Sounds exciting, but what does such interactive convergence mean for business? How will the convergence of user interfaces – such as touch, voice and gesture – change the way we work and use information?
Let's return briefly to the games industry, where media specialist iConecto reports that health electronic games represent 16% of the video gaming industry, amounting to a $6.6bn annual global market.
Owners of a Nintendo games console will have already seen the potential fun and health benefits that can be garnered by playing such games as Wii Sports and Wii Fit. These converged simulations require individuals to make best use of a combination of movements and gestures.
But Nintendo is not the only business wise to the positive effects of convergence.
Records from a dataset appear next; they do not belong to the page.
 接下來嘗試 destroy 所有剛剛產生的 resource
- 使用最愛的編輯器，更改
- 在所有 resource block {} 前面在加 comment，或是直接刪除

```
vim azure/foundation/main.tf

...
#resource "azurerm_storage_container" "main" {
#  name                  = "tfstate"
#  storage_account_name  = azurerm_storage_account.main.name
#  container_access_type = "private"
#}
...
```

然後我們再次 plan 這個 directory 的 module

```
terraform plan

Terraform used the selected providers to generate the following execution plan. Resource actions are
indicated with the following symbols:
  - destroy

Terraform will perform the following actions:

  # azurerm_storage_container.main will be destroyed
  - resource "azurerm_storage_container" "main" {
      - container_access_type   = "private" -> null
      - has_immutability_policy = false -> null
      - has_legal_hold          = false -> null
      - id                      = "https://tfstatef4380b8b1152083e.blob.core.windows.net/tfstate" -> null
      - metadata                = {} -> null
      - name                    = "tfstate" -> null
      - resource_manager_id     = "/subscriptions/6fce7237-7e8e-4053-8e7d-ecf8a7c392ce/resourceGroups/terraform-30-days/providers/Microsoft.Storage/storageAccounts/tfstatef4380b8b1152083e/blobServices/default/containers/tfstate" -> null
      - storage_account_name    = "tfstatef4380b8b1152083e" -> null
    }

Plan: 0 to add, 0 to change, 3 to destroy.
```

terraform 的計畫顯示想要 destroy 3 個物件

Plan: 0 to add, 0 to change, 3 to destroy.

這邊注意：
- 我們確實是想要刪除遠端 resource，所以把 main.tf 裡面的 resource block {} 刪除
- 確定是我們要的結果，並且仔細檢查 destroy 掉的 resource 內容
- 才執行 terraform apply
North American insurers are also realising the benefits of gaming, with healthcare specialist Cigna creating Remission – a game that helps young cancer patients build an adherence to oral chemotherapy.
Beyond gaming, some organisations are already developing a leading edge in covergence. Take the BBC, which is planning to work alongside ITV and British Telecom to further develop its popular iPlayer service.
Internet TV subscribers will grow five-fold to 71.6 million worldwide by 2012, according to analyst Research and Markets. The firm reports that convergence features, linking TVs with PCs and mobile phones, are helping to push demand for an increasing range of content.
Over the Atlantic, the recently completed CES conference was dominated by issues surrounding the convergence of content and technology. The conference shows technology companies and finding innovative ways to push information across a series of converged platforms.
IT leaders that are not already thinking about developing their own converged systems will also need to prepare for a raft of new converged applications and technologies. The result will be multiple methods for using mashed-up content, many of which have not even yet been considered.
Planning for an unplannable future just got even more difficult. Good luck.